Relation between standard perturbation theory and regularized multi-point propagator method

TL;DR

This paper compares the regularized multi-point propagator method with standard perturbation theory, showing that the latter often provides more accurate predictions for nonlinear matter evolution, especially at high wavenumbers, and proposes a divergence-free modification.

Contribution

It offers an alternative explanation for Reg PT within standard perturbation theory and introduces a modified version that avoids divergence at small scales.

Findings

Standard perturbation theory outperforms Reg PT at high-k regions.

Solutions of standard perturbation theory better match N-body simulations.
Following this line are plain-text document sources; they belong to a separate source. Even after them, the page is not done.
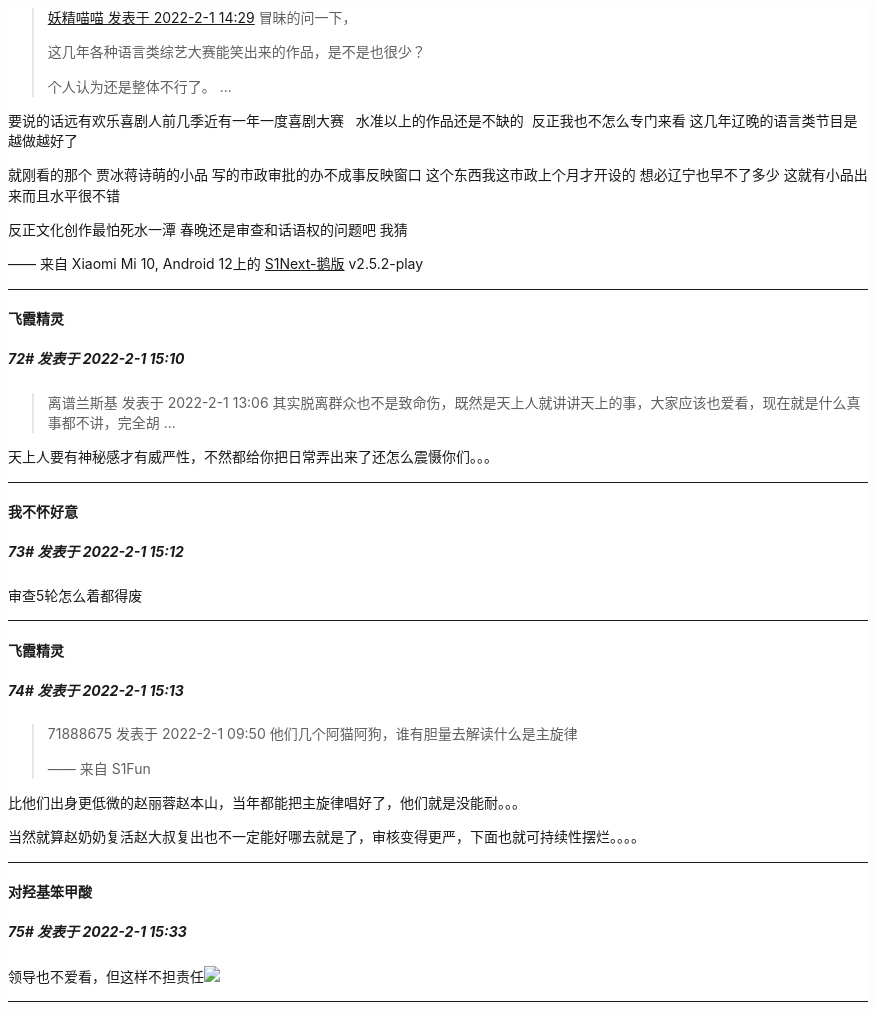 <blockquote><a href="httphttps://bbs.saraba1st.com/2b/forum.php?mod=redirect&amp;goto=findpost&amp;pid=54510427&amp;ptid=2050266" target="_blank">妖精喵喵 发表于 2022-2-1 14:29</a>
冒昧的问一下，

这几年各种语言类综艺大赛能笑出来的作品，是不是也很少？

个人认为还是整体不行了。 ...</blockquote>
要说的话远有欢乐喜剧人前几季近有一年一度喜剧大赛   水准以上的作品还是不缺的  反正我也不怎么专门来看 这几年辽晚的语言类节目是越做越好了 

就刚看的那个 贾冰蒋诗萌的小品 写的市政审批的办不成事反映窗口
这个东西我这市政上个月才开设的 想必辽宁也早不了多少 这就有小品出来而且水平很不错

反正文化创作最怕死水一潭 春晚还是审查和话语权的问题吧 我猜

—— 来自 Xiaomi Mi 10, Android 12上的 [S1Next-鹅版](https://github.com/ykrank/S1-Next/releases) v2.5.2-play



*****

####  飞霞精灵  
##### 72#       发表于 2022-2-1 15:10

<blockquote>离谱兰斯基 发表于 2022-2-1 13:06
其实脱离群众也不是致命伤，既然是天上人就讲讲天上的事，大家应该也爱看，现在就是什么真事都不讲，完全胡 ...</blockquote>
天上人要有神秘感才有威严性，不然都给你把日常弄出来了还怎么震慑你们。。。

*****

####  我不怀好意  
##### 73#       发表于 2022-2-1 15:12

审查5轮怎么着都得废

*****

####  飞霞精灵  
##### 74#       发表于 2022-2-1 15:13

<blockquote>71888675 发表于 2022-2-1 09:50
他们几个阿猫阿狗，谁有胆量去解读什么是主旋律

—— 来自 S1Fun</blockquote>
比他们出身更低微的赵丽蓉赵本山，当年都能把主旋律唱好了，他们就是没能耐。。。

当然就算赵奶奶复活赵大叔复出也不一定能好哪去就是了，审核变得更严，下面也就可持续性摆烂。。。。



*****

####  对羟基笨甲酸  
##### 75#       发表于 2022-2-1 15:33

领导也不爱看，但这样不担责任<img src="https://static.saraba1st.com/image/smiley/face2017/067.png" referrerpolicy="no-referrer">

*****
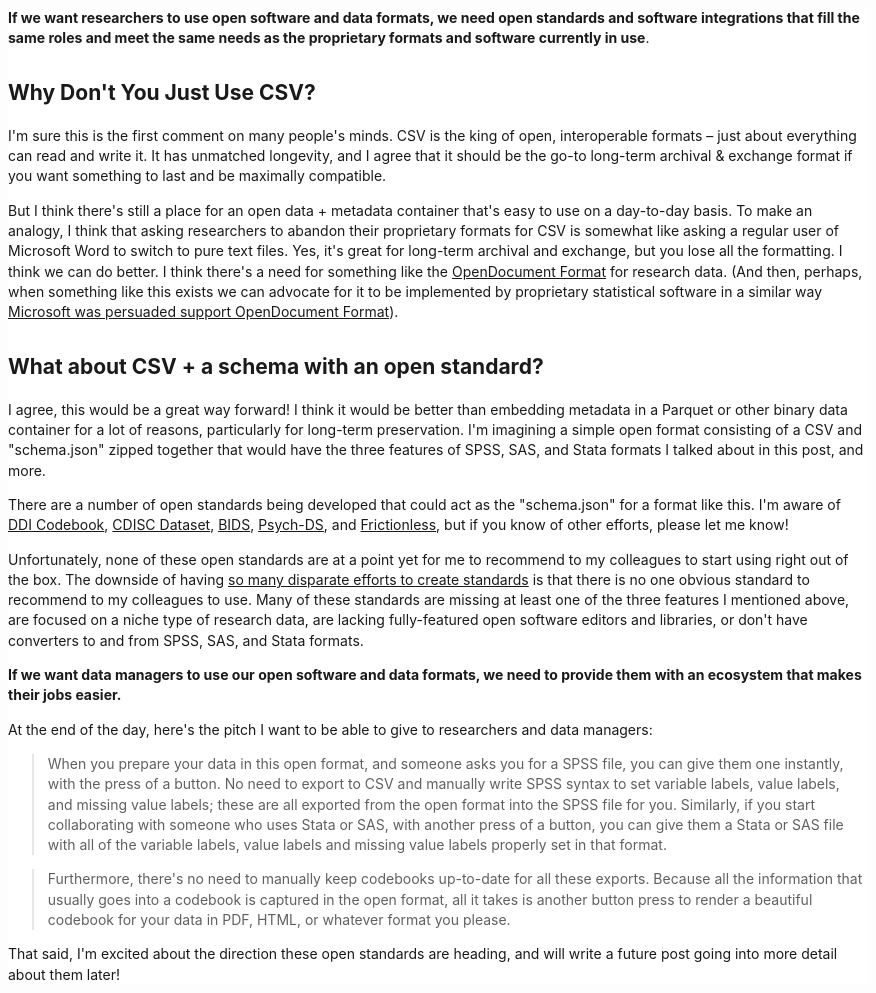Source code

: **If we want researchers to use open software and data formats, we need open standards and software integrations that fill the same roles and meet the same needs as the proprietary formats and software currently in use**.

## Why Don't You Just Use CSV?

I'm sure this is the first comment on many people's minds. CSV is the king of open, interoperable formats – just about everything can read and write it. It has unmatched longevity, and I agree that it should be the go-to long-term archival & exchange format if you want something to last and be maximally compatible.

But I think there's still a place for an open data + metadata container that's easy to use on a day-to-day basis. To make an analogy, I think that asking researchers to abandon their proprietary formats for CSV is somewhat like asking a regular user of Microsoft Word to switch to pure text files. Yes, it's great for long-term archival and exchange, but you lose all the formatting. I think we can do better. I think there's a need for something like the [OpenDocument Format](https://en.wikipedia.org/wiki/OpenDocument) for research data. (And then, perhaps, when something like this exists we can advocate for it to be implemented by proprietary statistical software in a similar way [Microsoft was persuaded support OpenDocument Format](https://www.infoworld.com/article/2618153/how-microsoft-was-forced-to-open-office.html)).

## What about CSV + a schema with an open standard?

I agree, this would be a great way forward! I think it would be better than embedding metadata in a Parquet or other binary data container for a lot of reasons, particularly for long-term preservation. I'm imagining a simple open format consisting of a CSV and "schema.json" zipped together that would have the three features of SPSS, SAS, and Stata formats I talked about in this post, and more.

There are a number of open standards being developed that could act as the "schema.json" for a format like this. I'm aware of [DDI Codebook](https://ddialliance.org/Specification/DDI-Codebook/2.5/), [CDISC Dataset](https://www.cdisc.org/dataset-json), [BIDS](https://bids-specification.readthedocs.io/en/stable/), [Psych-DS](https://psych-ds.github.io/), and [Frictionless](https://frictionlessdata.io/), but if you know of other efforts, please let me know!

Unfortunately, none of these open standards are at a point yet for me to recommend to my colleagues to start using right out of the box. The downside of having [so many disparate efforts to create standards](https://xkcd.com/927/) is that there is no one obvious standard to recommend to my colleagues to use. Many of these standards are missing at least one of the three features I mentioned above, are focused on a niche type of research data, are lacking fully-featured open software editors and libraries, or don't have converters to and from SPSS, SAS, and Stata formats.

**If we want data managers to use our open software and data formats, we need to provide them with an ecosystem that makes their jobs easier.**

At the end of the day, here's the pitch I want to be able to give to researchers and data managers:

> When you prepare your data in this open format, and someone asks you for a SPSS file, you can give them one instantly, with the press of a button. No need to export to CSV and manually write SPSS syntax to set variable labels, value labels, and missing value labels; these are all exported from the open format into the SPSS file for you. Similarly, if you start collaborating with someone who uses Stata or SAS, with another press of a button, you can give them a Stata or SAS file with all of the variable labels, value labels and missing value labels properly set in that format.

> Furthermore, there's no need to manually keep codebooks up-to-date for all these exports. Because all the information that usually goes into a codebook is captured in the open format, all it takes is another button press to render a beautiful codebook for your data in PDF, HTML, or whatever format you please.

That said, I'm excited about the direction these open standards are heading, and will write a future post going into more detail about them later!
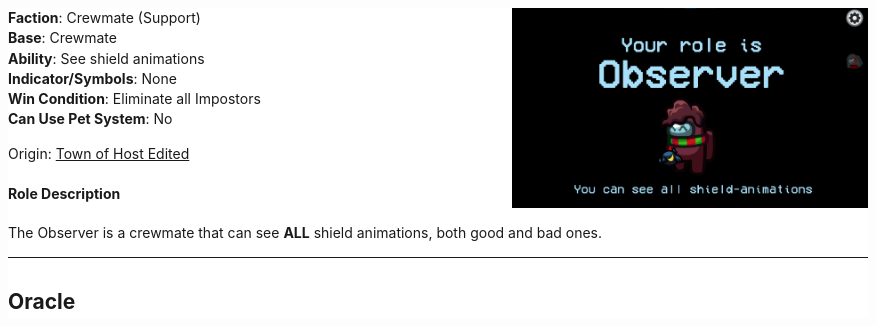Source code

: <img align="right" width="" height="200" src="Images/Crewmates/Observer.png">

__Faction__: Crewmate (Support)<br>
__Base__: Crewmate<br>
__Ability__: See shield animations<br>
__Indicator/Symbols__: None<br>
__Win Condition__: Eliminate all Impostors<br>
__Can Use Pet System__: No<br>

Origin: [Town of Host Edited](https://github.com/KARPED1EM/TownOfNext)<br>

#### Role Description
The Observer is a crewmate that can see **ALL** shield animations, both good and bad ones.<br>



------------------------------------------------------------------------------------------------------------------------------------------------------------------------------------------

## Oracle
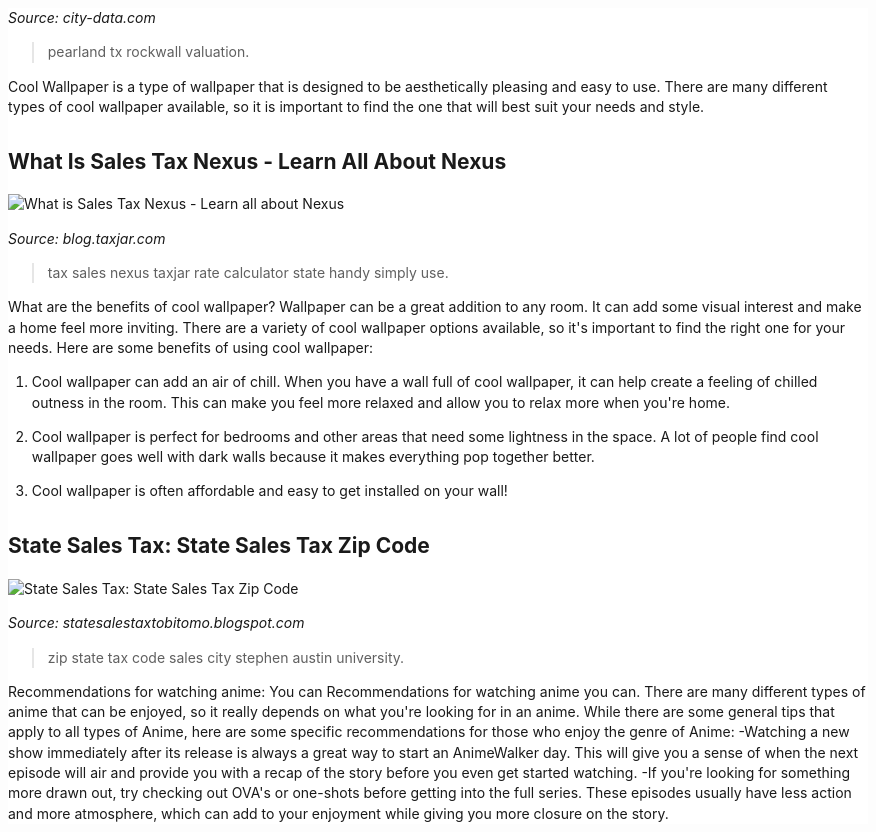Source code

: _Source: city-data.com_

>pearland tx rockwall valuation. 

	

Cool Wallpaper is a type of wallpaper that is designed to be aesthetically pleasing and easy to use. There are many different types of cool wallpaper available, so it is important to find the one that will best suit your needs and style.

    
## What Is Sales Tax Nexus - Learn All About Nexus

<img loading=lazy src="https://blog.taxjar.com/wp-content/uploads/2017/09/sales-tax-calculator.png" onerror="this.onerror=null;this.src='https://tse2.mm.bing.net/th?id=OIP.nEc6jj0Ajn_lSskb-P2X8QHaGx&amp;pid=15.1';" alt="What is Sales Tax Nexus - Learn all about Nexus">

_Source: blog.taxjar.com_

>tax sales nexus taxjar rate calculator state handy simply use. 

	

What are the benefits of cool wallpaper?
Wallpaper can be a great addition to any room. It can add some visual interest and make a home feel more inviting. There are a variety of cool wallpaper options available, so it's important to find the right one for your needs. Here are some benefits of using cool wallpaper: 
1. Cool wallpaper can add an air of chill. When you have a wall full of cool wallpaper, it can help create a feeling of chilled outness in the room. This can make you feel more relaxed and allow you to relax more when you're home. 

2. Cool wallpaper is perfect for bedrooms and other areas that need some lightness in the space. A lot of people find cool wallpaper goes well with dark walls because it makes everything pop together better. 

3. Cool wallpaper is often affordable and easy to get installed on your wall!

    
## State Sales Tax: State Sales Tax Zip Code

<img loading=lazy src="https://support.woopos.com/wp-content/uploads/2017/02/woocommerce-point-of-sale-advanced-tax-rate-by-shipping-address-state-zip-code.png" onerror="this.onerror=null;this.src='https://tse3.mm.bing.net/th?id=OIP.3sTK6GZr9OqK4g2-D740ZwHaD1&amp;pid=15.1';" alt="State Sales Tax: State Sales Tax Zip Code">

_Source: statesalestaxtobitomo.blogspot.com_

>zip state tax code sales city stephen austin university. 

	

Recommendations for watching anime: You can
Recommendations for watching anime you can. There are many different types of anime that can be enjoyed, so it really depends on what you're looking for in an anime. While there are some general tips that apply to all types of Anime, here are some specific recommendations for those who enjoy the genre of Anime: 
-Watching a new show immediately after its release is always a great way to start an AnimeWalker day. This will give you a sense of when the next episode will air and provide you with a recap of the story before you even get started watching. 
-If you're looking for something more drawn out, try checking out OVA's or one-shots before getting into the full series. These episodes usually have less action and more atmosphere, which can add to your enjoyment while giving you more closure on the story.
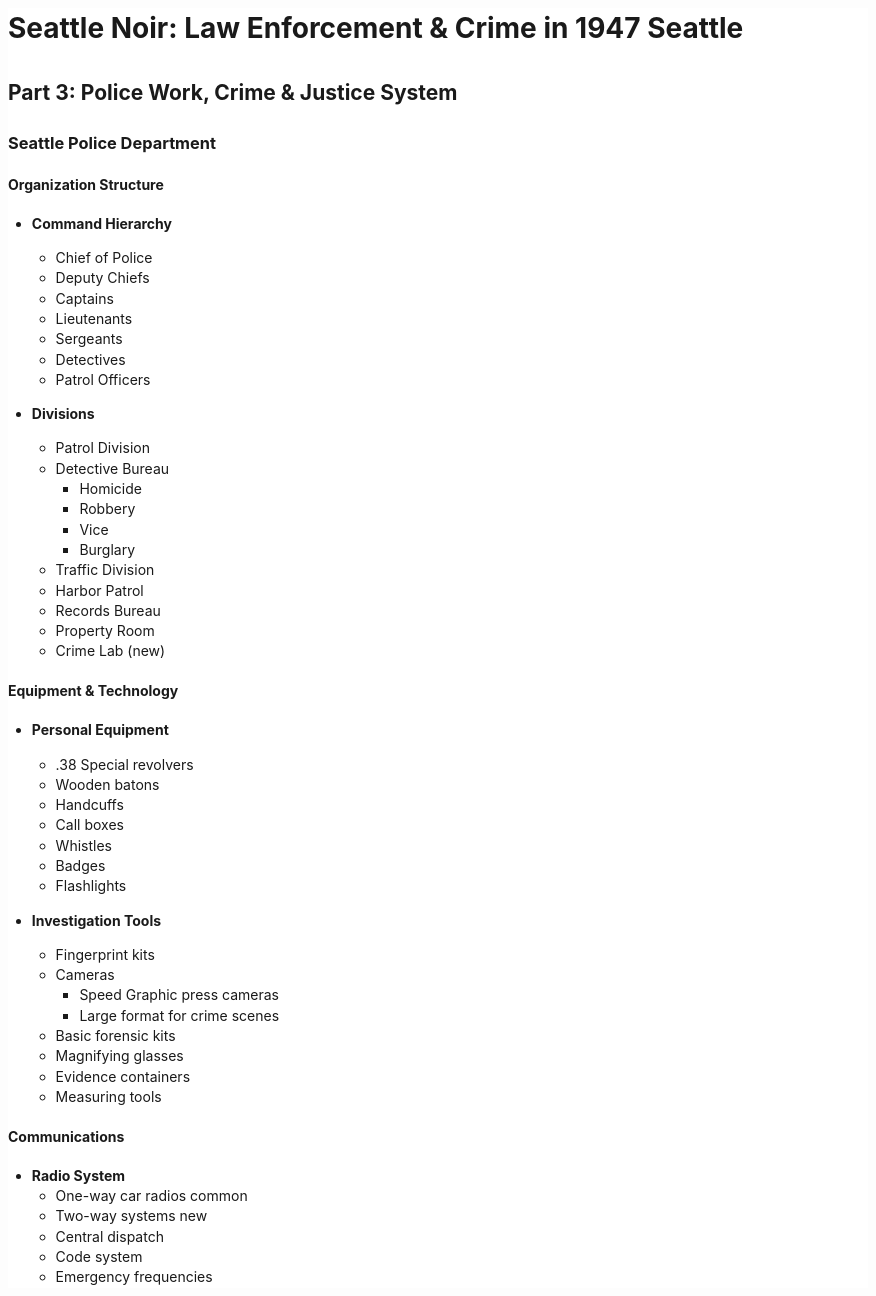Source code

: # Seattle Noir: Law Enforcement & Crime in 1947 Seattle
## Part 3: Police Work, Crime & Justice System

### Seattle Police Department

#### Organization Structure
- **Command Hierarchy**
  - Chief of Police
  - Deputy Chiefs
  - Captains
  - Lieutenants
  - Sergeants
  - Detectives
  - Patrol Officers

- **Divisions**
  - Patrol Division
  - Detective Bureau
    - Homicide
    - Robbery
    - Vice
    - Burglary
  - Traffic Division
  - Harbor Patrol
  - Records Bureau
  - Property Room
  - Crime Lab (new)

#### Equipment & Technology
- **Personal Equipment**
  - .38 Special revolvers
  - Wooden batons
  - Handcuffs
  - Call boxes
  - Whistles
  - Badges
  - Flashlights

- **Investigation Tools**
  - Fingerprint kits
  - Cameras
    - Speed Graphic press cameras
    - Large format for crime scenes
  - Basic forensic kits
  - Magnifying glasses
  - Evidence containers
  - Measuring tools

#### Communications
- **Radio System**
  - One-way car radios common
  - Two-way systems new
  - Central dispatch
  - Code system
  - Emergency frequencies
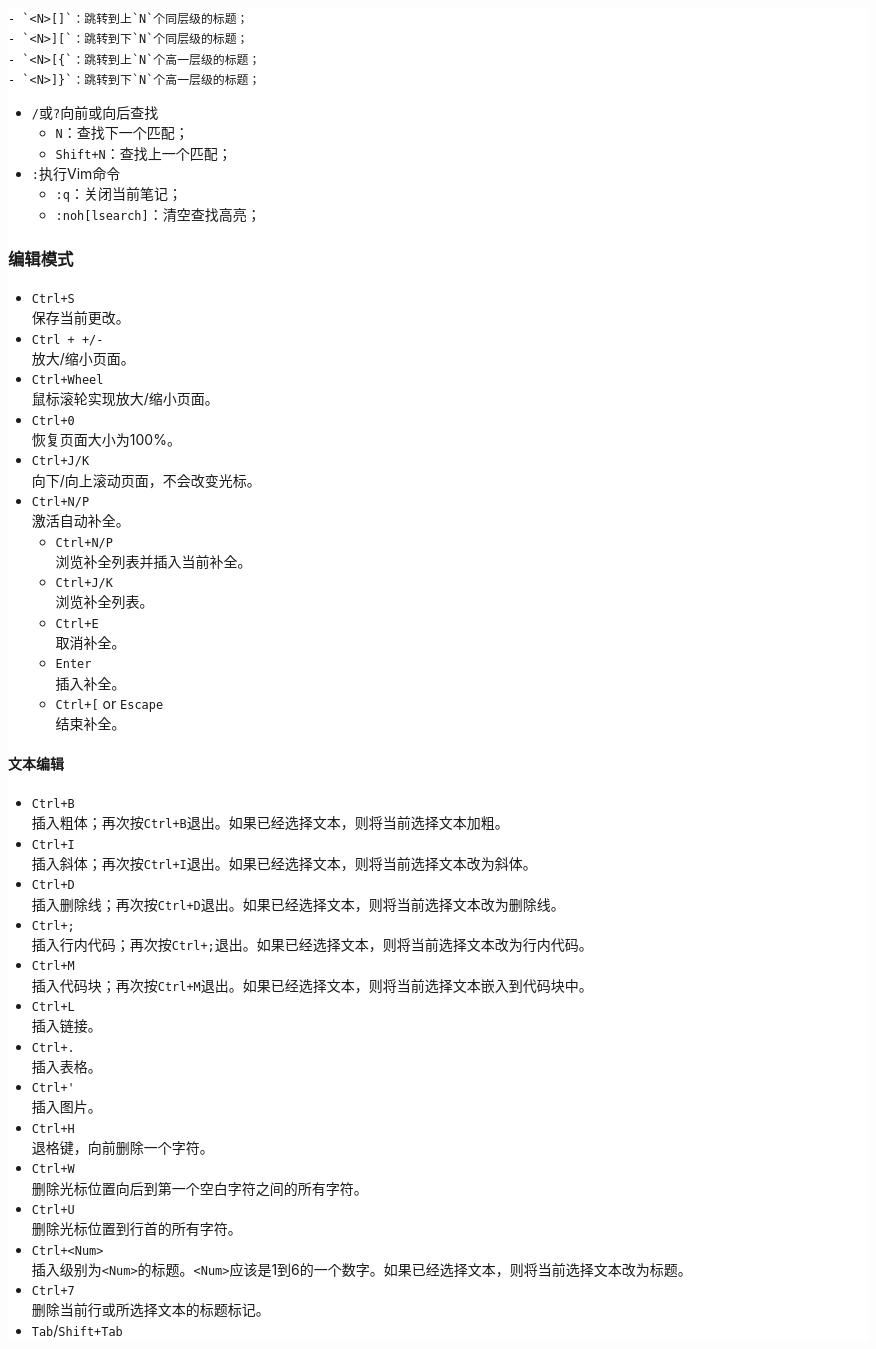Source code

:     - `<N>[]`：跳转到上`N`个同层级的标题；
    - `<N>][`：跳转到下`N`个同层级的标题；
    - `<N>[{`：跳转到上`N`个高一层级的标题；
    - `<N>]}`：跳转到下`N`个高一层级的标题；
- `/`或`?`向前或向后查找
    - `N`：查找下一个匹配；
    - `Shift+N`：查找上一个匹配；
- `:`执行Vim命令
    - `:q`：关闭当前笔记；
    - `:noh[lsearch]`：清空查找高亮；

### 编辑模式
- `Ctrl+S`  
保存当前更改。
- `Ctrl + +/-`  
放大/缩小页面。
- `Ctrl+Wheel`  
鼠标滚轮实现放大/缩小页面。
- `Ctrl+0`  
恢复页面大小为100%。
- `Ctrl+J/K`  
向下/向上滚动页面，不会改变光标。
- `Ctrl+N/P`  
激活自动补全。
    - `Ctrl+N/P`  
    浏览补全列表并插入当前补全。
    - `Ctrl+J/K`  
    浏览补全列表。
    - `Ctrl+E`  
    取消补全。
    - `Enter`  
    插入补全。
    - `Ctrl+[` or `Escape`  
    结束补全。

#### 文本编辑
- `Ctrl+B`  
插入粗体；再次按`Ctrl+B`退出。如果已经选择文本，则将当前选择文本加粗。
- `Ctrl+I`  
插入斜体；再次按`Ctrl+I`退出。如果已经选择文本，则将当前选择文本改为斜体。
- `Ctrl+D`  
插入删除线；再次按`Ctrl+D`退出。如果已经选择文本，则将当前选择文本改为删除线。
- `Ctrl+;`  
插入行内代码；再次按`Ctrl+;`退出。如果已经选择文本，则将当前选择文本改为行内代码。
- `Ctrl+M`  
插入代码块；再次按`Ctrl+M`退出。如果已经选择文本，则将当前选择文本嵌入到代码块中。
- `Ctrl+L`  
插入链接。
- `Ctrl+.`  
插入表格。
- `Ctrl+'`  
插入图片。
- `Ctrl+H`  
退格键，向前删除一个字符。
- `Ctrl+W`  
删除光标位置向后到第一个空白字符之间的所有字符。
- `Ctrl+U`  
删除光标位置到行首的所有字符。
- `Ctrl+<Num>`  
插入级别为`<Num>`的标题。`<Num>`应该是1到6的一个数字。如果已经选择文本，则将当前选择文本改为标题。
- `Ctrl+7`  
删除当前行或所选择文本的标题标记。
- `Tab`/`Shift+Tab`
Proposed a divergence-free modification of standard perturbation theory.

Abstract

We investigate the relation between the regularized multi-propagator method, called "Reg PT", and the standard perturbation theory. Reg PT is one of the most successful models to describe nonlinear evolution of dark matter fluctuations. However, Reg PT is a mathematically unproven interpolation formula between the large-scale solution calculated by the standard perturbation theory and the limiting solution in the small scale calculated by the multi-point propagator method. In this paper, we give an alternative explanation for Reg PT in the context of the standard perturbation theory, showing that Reg PT does not ever have more effective information on nonlinear matter evolution than the standard perturbation theory. In other words, the solutions of the standard perturbation theory reproduce the results of $N$-body simulations better than those of Reg PT, especially at the high-$k$ region. This fact means that the standard perturbation theory at the two-loop level is still one of the best predictions of the nonlinear power spectrum to date. Nevertheless, the standard perturbation theory has not been preferred because of the divergent behavior of the solution at small scales. To solve this problem, we also propose a modified standard perturbation theory which avoids the divergence.